■ THE RECORDS
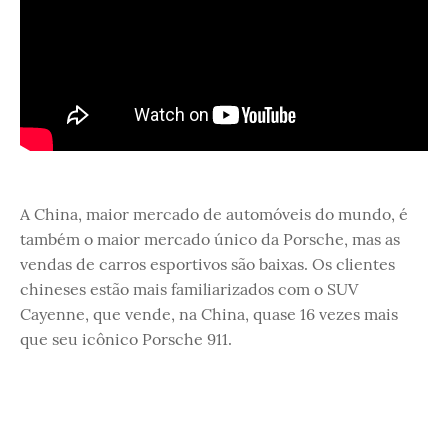
A China, maior mercado de automóveis do mundo, é
também o maior mercado único da Porsche, mas as
vendas de carros esportivos são baixas. Os clientes
chineses estão mais familiarizados com o SUV
Cayenne, que vende, na China, quase 16 vezes mais
que seu icônico Porsche 911.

■ TASK DIRECTIONS
Exactly the lines from the one with "chineses estão mais familiarizados com o SUV" through the final line of the entries are to be returned, both ends included.

■ EXERCISE RESULT
chineses estão mais familiarizados com o SUV
Cayenne, que vende, na China, quase 16 vezes mais
que seu icônico Porsche 911.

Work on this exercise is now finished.